L'hypnose en réalité virtuelle : une solution innovante contre l'anxiété en milieu hospitalier
Vous connaissez cette sensation d'être seul dans une pièce, même lorsque quelqu'un passe vous voir? Imaginez maintenant une chambre d'hôpital, close, où les visites se font rares et où le temps semble suspendu.

C'est la réalité de nombreux patients placés en isolement protecteur — et c'est précisément auprès d'eux qu'une équipe de recherche a testé une idée pour le moins intrigante: apaiser l'anxiété par quelques séances d'hypnose, mais à travers un casque de réalité virtuelle. Une étude randomisée, publiée dans la revue Supportive Care in Cancer et relayée sur PubMed, a comparé pendant trois jours cet accompagnement à une activité contrôle, afin d'en mesurer les effets sur l'anxiété de ces patients isolés.
Ce que l'étude a exploré
Pendant trois jours, des patients en isolement protecteur ont bénéficié de séances d'hypnose guidées en réalité virtuelle, tandis qu'un autre groupe pratiquait une activité différente servant de point de comparaison. L'objectif principal, d'après ce que rapporte la publication: observer si cette approche non médicamenteuse pouvait aider à relâcher la pression intérieure qui s'accumule dans ces situations de confinement médical.

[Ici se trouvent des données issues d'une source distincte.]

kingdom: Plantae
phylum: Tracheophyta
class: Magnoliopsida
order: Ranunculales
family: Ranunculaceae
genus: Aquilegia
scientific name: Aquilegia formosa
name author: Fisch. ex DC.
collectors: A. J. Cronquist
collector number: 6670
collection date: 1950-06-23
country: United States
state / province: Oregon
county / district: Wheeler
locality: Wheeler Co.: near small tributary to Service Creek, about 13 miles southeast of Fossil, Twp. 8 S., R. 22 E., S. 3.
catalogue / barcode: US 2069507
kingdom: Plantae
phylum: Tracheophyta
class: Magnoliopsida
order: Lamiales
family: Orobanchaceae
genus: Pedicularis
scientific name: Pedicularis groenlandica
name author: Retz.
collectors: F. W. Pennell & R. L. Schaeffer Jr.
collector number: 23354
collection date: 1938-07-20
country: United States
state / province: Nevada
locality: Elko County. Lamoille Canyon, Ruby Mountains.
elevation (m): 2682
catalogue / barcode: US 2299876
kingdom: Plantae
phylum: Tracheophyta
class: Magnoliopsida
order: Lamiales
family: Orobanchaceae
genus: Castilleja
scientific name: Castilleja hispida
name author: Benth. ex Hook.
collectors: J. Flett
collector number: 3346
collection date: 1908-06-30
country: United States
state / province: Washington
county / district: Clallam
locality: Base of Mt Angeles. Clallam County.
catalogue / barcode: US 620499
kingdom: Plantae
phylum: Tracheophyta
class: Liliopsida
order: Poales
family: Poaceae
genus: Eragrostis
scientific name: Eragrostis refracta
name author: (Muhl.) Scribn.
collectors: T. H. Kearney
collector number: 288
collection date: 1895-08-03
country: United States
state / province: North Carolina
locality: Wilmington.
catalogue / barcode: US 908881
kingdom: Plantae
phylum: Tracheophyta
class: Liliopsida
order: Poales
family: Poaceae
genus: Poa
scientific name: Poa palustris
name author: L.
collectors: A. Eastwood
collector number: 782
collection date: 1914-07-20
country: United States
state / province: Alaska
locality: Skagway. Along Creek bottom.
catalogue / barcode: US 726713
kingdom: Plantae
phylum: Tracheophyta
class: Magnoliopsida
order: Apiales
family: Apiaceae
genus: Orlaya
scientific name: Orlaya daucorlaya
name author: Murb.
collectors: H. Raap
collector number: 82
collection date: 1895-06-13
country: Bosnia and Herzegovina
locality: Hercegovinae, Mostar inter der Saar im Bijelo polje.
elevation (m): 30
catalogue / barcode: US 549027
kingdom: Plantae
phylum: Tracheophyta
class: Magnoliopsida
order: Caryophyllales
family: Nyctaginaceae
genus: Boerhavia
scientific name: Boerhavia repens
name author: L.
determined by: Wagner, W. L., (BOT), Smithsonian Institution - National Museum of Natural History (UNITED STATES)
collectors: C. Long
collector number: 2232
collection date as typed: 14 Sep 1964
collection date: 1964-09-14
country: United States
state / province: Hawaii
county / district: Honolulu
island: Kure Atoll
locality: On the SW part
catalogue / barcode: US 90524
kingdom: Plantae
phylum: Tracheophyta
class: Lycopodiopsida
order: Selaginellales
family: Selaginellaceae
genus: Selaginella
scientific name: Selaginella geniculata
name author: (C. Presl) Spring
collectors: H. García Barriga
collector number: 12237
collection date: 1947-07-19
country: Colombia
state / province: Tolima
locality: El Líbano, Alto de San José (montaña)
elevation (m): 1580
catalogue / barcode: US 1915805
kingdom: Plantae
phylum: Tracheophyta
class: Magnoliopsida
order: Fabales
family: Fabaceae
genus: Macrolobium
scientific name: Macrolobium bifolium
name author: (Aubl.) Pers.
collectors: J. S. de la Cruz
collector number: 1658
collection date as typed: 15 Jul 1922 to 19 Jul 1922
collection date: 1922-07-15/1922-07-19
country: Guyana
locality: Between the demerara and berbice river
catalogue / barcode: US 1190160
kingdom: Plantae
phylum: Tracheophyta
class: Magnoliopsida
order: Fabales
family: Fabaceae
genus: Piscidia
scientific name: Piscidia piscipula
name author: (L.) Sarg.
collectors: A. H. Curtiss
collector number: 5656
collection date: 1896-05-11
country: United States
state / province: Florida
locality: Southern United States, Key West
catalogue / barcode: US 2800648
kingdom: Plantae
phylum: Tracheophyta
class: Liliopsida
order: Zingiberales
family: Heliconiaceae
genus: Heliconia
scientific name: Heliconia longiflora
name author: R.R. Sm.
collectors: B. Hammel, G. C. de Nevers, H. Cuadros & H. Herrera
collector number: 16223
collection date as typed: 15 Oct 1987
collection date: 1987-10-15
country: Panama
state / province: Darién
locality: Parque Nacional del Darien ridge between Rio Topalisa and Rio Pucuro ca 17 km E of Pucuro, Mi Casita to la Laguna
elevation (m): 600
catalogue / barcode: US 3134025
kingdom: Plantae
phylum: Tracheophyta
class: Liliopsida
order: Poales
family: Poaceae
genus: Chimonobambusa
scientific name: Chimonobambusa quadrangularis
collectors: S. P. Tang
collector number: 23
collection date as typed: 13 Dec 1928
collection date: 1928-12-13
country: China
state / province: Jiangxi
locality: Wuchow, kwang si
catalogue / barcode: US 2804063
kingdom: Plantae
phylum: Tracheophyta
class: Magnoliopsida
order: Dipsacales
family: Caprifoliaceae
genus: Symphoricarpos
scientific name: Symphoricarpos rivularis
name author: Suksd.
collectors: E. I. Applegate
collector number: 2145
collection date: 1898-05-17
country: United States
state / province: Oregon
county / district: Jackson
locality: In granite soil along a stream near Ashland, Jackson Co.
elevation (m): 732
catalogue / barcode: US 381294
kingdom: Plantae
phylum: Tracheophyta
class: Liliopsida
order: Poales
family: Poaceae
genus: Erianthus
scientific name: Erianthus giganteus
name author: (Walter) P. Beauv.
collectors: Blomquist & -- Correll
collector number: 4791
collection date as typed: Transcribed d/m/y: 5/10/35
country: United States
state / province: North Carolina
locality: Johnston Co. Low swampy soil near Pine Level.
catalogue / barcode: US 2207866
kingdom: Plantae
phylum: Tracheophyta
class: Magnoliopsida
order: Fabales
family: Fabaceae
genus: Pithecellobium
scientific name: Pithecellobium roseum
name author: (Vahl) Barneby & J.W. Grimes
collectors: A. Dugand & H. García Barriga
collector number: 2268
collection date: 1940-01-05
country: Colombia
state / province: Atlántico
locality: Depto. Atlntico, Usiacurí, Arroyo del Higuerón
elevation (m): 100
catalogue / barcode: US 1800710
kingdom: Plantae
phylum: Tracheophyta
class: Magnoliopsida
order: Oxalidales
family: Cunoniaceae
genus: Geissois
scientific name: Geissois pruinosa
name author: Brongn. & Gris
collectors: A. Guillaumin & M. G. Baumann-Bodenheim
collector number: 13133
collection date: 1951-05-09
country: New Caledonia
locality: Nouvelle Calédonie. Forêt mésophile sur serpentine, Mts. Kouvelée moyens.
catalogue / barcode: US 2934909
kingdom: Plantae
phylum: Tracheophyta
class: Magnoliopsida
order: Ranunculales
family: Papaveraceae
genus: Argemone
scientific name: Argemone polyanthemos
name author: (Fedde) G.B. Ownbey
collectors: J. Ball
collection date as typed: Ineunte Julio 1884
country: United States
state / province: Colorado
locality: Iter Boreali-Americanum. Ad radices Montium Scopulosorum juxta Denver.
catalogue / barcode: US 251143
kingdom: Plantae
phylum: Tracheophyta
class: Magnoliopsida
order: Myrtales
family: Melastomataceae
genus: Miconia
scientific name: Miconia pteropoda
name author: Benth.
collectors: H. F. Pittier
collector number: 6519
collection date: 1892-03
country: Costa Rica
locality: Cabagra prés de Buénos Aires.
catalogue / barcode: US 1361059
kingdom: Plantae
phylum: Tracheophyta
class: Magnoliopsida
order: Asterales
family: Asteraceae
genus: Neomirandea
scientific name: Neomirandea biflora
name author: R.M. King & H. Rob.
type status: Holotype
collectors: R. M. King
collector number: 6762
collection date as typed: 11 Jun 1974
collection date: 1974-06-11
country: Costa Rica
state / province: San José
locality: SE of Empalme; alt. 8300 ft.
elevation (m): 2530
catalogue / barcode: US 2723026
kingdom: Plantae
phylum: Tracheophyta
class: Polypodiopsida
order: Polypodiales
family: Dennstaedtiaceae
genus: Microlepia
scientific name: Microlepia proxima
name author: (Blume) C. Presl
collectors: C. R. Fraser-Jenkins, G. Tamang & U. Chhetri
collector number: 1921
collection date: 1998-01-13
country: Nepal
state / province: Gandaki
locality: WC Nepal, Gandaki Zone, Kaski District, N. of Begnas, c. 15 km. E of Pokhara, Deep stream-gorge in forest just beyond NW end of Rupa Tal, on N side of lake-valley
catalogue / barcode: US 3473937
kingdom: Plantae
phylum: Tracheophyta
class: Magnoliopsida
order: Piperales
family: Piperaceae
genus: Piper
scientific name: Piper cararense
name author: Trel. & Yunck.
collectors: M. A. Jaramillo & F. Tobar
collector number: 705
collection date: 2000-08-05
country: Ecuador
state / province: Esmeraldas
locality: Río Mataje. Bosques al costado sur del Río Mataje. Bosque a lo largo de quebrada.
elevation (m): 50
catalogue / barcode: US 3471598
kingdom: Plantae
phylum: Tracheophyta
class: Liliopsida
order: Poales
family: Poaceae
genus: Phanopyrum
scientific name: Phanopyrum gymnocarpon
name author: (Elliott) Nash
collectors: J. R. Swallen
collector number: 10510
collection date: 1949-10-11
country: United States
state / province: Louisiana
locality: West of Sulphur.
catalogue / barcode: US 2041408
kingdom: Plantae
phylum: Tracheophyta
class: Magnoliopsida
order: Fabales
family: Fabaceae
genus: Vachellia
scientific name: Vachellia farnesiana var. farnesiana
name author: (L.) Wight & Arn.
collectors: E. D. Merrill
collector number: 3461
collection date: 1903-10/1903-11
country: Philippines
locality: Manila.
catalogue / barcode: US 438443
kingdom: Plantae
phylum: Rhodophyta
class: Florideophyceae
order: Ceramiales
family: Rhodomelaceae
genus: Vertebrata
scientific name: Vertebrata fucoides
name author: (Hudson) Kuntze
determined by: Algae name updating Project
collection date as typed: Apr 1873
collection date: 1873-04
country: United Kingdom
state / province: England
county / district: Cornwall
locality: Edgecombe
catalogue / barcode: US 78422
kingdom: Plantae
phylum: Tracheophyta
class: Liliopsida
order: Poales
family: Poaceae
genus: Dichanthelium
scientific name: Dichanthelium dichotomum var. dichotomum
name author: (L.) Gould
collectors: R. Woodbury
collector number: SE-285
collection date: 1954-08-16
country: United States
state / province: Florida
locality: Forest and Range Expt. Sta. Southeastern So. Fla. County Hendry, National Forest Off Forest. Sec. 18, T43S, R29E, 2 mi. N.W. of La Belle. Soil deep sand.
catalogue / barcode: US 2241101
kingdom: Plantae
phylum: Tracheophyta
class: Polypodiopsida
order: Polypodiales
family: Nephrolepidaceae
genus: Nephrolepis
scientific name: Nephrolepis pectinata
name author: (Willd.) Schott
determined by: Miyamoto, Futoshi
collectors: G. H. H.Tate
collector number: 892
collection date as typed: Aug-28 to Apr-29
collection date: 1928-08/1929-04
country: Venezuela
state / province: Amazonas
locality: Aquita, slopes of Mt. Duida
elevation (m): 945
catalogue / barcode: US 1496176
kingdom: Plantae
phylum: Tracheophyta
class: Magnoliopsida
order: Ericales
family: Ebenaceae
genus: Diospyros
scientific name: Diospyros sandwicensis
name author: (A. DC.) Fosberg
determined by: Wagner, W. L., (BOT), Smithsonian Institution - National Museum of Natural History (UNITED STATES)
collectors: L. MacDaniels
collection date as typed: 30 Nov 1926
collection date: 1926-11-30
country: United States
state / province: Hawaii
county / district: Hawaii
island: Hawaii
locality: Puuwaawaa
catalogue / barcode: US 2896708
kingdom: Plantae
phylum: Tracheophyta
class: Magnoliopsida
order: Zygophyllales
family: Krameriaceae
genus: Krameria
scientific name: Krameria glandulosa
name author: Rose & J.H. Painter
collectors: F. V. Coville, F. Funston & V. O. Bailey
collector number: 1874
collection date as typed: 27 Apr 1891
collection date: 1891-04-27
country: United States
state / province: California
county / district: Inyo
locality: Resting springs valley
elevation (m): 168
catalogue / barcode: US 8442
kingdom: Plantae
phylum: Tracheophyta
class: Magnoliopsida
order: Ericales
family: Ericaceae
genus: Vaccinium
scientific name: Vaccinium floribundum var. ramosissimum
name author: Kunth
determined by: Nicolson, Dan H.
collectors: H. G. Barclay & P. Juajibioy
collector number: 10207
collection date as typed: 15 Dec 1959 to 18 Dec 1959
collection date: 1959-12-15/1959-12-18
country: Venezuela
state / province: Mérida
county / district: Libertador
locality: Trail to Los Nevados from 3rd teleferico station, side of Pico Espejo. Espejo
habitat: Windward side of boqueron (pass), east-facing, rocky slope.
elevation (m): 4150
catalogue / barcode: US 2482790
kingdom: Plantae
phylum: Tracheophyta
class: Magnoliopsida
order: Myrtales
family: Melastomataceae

Le raisonnement derrière ce protocole touche quelque chose que nous rencontrons souvent en cabinet. Quand le corps est privé de mouvement, de contacts et de repères habituels, l'esprit se met à tourner en boucle. L'anxiété monte, le sommeil se fragmente, et chaque son dans le couloir prend une ampleur nouvelle.
Pourquoi cela nous parle, même hors de l'hôpital
Vous n'êtes pas obligé d'être dans une chambre d'isolement pour ressentir cette forme d'éloignement. Beaucoup d'entre nous vivent, à différents degrés, une mise à distance du monde: maladie longue, convalescence, fatigue durable, télétravail solitaire, deuils successifs. Ce que cette étude met en lumière, c'est qu'il existe aujourd'hui des chemins concrets pour accompagner l'anxiété sans ajouter de molécules à l'organisme — et que ces chemins méritent d'être évalués sérieusement.
La réalité virtuelle n'est qu'un support de plus dans la longue liste des portes d'entrée possibles. L'hypnose ericksonienne que nous pratiquons au quotidien utilise d'autres chemins: la respiration, le rythme des mots, l'attention portée au corps, la conversation posée. L'idée directrice reste la même — aider le système nerveux à retrouver un sentiment de sécurité là où il s'était verrouillé.
Ce que vous pouvez retenir dès maintenant
- Demandez-vous, dès aujourd'hui, ce qui déclenche chez vous cette montée d'anxiété quand l'isolement s'installe: une pensée en boucle, une tension dans la poitrine, un sommeil qui s'effrite?
- Notez ce qui, concrètement, vous a déjà apaisé par le passé: une voix calme, un souvenir précis, un lieu intérieur où vous vous êtes senti bien — ce sont déjà des ressources hypnotiques.
- Si une situation d'isolement médical vous concerne ou concerne un proche, parlez-en à l'équipe soignante: des outils non médicamenteux, dont l'hypnose, peuvent être envisagés en complément du suivi.
L'hypnose, qu'elle passe par un casque ou par une conversation posée, cherche toujours la même chose — que ce petit espace intérieur où vous vous sentiez à l'étroit retrouve un peu d'air.